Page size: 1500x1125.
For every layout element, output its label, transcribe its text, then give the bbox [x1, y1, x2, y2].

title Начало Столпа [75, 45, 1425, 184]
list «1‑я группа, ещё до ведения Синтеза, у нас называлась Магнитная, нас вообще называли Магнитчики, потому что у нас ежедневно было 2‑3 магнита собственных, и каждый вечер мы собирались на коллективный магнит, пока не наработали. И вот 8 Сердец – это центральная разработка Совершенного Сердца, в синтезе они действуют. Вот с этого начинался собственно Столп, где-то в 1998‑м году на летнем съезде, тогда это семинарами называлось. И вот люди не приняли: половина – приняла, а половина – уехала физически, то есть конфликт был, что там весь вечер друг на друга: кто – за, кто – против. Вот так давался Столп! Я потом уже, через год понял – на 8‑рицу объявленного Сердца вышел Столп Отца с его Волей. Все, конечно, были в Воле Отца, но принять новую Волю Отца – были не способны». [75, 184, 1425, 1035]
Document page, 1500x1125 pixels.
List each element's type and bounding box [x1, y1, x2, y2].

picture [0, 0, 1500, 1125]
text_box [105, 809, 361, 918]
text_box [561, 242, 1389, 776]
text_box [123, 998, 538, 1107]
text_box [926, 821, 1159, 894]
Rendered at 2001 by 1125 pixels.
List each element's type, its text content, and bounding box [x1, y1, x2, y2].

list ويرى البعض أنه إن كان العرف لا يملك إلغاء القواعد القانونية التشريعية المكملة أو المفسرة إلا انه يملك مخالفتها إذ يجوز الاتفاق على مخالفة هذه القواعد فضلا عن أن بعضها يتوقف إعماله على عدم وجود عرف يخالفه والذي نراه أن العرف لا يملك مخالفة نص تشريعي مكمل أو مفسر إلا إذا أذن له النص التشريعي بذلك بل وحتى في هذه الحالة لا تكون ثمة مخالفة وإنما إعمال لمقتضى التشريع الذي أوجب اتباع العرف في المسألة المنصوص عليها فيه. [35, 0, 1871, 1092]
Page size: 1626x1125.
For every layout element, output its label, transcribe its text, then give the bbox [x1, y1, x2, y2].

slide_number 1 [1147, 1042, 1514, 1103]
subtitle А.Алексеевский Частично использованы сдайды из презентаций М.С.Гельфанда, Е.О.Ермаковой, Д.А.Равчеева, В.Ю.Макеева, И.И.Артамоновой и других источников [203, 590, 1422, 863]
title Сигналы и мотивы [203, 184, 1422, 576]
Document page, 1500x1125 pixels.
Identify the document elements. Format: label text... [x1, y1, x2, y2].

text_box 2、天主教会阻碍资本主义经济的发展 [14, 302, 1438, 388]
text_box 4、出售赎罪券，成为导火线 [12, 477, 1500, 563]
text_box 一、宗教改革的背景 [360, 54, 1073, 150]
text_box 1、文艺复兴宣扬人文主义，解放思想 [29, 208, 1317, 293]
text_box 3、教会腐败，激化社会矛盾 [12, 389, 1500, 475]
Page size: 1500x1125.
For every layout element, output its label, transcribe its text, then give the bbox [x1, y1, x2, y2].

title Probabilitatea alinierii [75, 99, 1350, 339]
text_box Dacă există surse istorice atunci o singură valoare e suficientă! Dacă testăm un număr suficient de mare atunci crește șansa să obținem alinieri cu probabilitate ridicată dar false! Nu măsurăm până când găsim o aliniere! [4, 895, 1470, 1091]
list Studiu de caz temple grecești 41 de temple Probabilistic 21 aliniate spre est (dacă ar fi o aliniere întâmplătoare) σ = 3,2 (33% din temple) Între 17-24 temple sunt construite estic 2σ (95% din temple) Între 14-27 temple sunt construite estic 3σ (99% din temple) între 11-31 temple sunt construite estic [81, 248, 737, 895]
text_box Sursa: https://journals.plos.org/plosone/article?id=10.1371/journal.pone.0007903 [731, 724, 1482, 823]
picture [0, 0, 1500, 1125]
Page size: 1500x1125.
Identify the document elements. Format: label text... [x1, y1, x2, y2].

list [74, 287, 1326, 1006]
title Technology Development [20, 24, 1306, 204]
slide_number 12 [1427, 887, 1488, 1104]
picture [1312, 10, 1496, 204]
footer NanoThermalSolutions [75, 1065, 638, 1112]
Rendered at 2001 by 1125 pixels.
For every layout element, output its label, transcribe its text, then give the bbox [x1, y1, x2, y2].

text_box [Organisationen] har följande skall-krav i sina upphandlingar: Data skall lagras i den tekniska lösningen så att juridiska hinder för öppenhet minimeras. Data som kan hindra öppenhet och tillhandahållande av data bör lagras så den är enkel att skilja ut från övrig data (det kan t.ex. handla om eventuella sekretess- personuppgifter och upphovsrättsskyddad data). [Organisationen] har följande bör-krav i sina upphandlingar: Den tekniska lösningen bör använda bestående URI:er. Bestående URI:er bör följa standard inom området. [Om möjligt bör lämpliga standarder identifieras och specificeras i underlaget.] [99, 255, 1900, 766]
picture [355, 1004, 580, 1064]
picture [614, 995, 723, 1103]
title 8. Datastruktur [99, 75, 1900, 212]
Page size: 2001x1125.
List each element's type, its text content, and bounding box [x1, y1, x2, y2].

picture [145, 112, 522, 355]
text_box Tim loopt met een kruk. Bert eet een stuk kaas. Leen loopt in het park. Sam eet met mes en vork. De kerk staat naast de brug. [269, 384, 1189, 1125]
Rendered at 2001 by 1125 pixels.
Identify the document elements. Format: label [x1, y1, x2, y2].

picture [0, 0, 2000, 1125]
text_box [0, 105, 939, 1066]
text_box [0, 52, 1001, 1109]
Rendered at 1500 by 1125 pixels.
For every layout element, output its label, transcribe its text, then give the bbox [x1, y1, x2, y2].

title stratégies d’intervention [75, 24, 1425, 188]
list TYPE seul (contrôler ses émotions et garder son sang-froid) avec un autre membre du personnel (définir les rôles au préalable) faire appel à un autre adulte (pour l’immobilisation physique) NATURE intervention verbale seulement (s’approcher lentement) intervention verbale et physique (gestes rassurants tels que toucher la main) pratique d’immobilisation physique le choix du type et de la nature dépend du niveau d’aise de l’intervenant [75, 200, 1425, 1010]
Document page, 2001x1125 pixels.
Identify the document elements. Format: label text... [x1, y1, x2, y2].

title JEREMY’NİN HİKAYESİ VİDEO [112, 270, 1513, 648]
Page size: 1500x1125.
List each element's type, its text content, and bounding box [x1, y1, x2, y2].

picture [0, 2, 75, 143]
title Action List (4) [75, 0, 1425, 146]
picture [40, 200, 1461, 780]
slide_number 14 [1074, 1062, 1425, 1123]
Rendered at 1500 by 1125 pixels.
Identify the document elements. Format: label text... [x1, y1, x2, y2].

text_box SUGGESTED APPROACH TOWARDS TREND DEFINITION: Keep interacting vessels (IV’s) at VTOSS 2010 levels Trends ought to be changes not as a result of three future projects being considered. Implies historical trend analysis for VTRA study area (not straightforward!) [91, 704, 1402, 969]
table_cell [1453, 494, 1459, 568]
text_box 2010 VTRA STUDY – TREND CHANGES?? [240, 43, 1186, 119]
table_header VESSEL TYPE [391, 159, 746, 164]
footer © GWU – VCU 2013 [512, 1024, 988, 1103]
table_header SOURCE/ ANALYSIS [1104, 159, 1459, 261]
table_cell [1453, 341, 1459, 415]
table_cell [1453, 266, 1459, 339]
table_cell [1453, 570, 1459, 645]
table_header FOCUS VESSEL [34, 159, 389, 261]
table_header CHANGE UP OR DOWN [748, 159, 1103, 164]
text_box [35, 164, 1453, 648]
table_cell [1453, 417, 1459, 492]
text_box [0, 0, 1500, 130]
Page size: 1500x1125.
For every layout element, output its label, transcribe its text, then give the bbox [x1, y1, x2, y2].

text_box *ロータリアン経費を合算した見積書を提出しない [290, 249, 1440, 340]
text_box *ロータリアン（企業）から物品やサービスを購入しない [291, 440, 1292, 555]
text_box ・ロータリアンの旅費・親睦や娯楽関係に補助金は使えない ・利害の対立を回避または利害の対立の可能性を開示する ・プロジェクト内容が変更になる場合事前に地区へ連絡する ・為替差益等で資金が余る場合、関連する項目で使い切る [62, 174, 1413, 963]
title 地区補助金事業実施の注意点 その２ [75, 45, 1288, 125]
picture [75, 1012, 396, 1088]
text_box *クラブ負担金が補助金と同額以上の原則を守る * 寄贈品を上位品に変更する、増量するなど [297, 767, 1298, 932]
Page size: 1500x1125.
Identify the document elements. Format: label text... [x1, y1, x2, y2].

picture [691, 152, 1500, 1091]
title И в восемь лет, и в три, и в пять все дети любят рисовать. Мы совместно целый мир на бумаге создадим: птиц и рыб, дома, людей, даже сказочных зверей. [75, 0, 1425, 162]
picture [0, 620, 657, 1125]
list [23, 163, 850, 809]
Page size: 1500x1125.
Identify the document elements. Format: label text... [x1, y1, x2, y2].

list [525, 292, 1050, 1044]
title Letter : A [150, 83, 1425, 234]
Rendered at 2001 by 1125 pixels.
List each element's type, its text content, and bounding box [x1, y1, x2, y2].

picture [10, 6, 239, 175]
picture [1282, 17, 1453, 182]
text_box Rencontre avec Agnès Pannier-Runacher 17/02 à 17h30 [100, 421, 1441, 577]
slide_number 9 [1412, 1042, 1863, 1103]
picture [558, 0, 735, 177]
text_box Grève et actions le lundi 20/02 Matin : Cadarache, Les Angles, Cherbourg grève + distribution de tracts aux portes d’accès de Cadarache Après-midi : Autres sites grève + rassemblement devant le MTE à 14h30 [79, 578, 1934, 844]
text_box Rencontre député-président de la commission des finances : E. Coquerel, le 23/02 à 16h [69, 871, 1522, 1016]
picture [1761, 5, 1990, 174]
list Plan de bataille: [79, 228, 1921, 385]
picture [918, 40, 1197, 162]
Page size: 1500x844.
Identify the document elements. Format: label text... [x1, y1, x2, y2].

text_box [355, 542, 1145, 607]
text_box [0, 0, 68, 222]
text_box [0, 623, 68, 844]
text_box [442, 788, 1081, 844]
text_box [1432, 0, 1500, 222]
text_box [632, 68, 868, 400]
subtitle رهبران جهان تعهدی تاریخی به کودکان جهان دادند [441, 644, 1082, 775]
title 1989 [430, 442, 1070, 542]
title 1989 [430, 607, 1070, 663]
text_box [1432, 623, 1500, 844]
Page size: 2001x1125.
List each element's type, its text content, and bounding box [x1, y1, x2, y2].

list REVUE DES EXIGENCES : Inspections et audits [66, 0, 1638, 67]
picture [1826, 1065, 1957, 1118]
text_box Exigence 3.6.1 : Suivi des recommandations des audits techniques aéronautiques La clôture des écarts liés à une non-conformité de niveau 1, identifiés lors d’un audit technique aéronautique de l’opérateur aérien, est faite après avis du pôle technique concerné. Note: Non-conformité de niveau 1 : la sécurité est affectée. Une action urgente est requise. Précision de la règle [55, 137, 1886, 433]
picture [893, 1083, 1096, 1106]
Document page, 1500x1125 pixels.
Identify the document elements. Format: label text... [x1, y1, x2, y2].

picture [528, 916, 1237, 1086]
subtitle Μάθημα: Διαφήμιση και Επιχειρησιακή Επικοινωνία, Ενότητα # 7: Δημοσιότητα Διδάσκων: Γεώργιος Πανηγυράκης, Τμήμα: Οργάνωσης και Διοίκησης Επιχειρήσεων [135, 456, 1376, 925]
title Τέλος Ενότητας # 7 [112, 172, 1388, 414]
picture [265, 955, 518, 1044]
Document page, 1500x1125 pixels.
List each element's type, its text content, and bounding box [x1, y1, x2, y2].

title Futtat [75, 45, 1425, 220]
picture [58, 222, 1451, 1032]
____________
■ **ABOUT THIS TASK**: Extract exactly and only the lines above from the line containing "List each element's type and" through the line containing "Page size: 1626x1125.", both end lines included.

■ **SOLUTION TO THIS TASK**:
List each element's type and bounding box [x1, y1, x2, y2].

picture [0, 0, 1500, 1125]
text_box [105, 809, 361, 918]
text_box [561, 242, 1389, 776]
text_box [123, 998, 538, 1107]
text_box [926, 821, 1159, 894]
Rendered at 2001 by 1125 pixels.
List each element's type, its text content, and bounding box [x1, y1, x2, y2].

list ويرى البعض أنه إن كان العرف لا يملك إلغاء القواعد القانونية التشريعية المكملة أو المفسرة إلا انه يملك مخالفتها إذ يجوز الاتفاق على مخالفة هذه القواعد فضلا عن أن بعضها يتوقف إعماله على عدم وجود عرف يخالفه والذي نراه أن العرف لا يملك مخالفة نص تشريعي مكمل أو مفسر إلا إذا أذن له النص التشريعي بذلك بل وحتى في هذه الحالة لا تكون ثمة مخالفة وإنما إعمال لمقتضى التشريع الذي أوجب اتباع العرف في المسألة المنصوص عليها فيه. [35, 0, 1871, 1092]
Page size: 1626x1125.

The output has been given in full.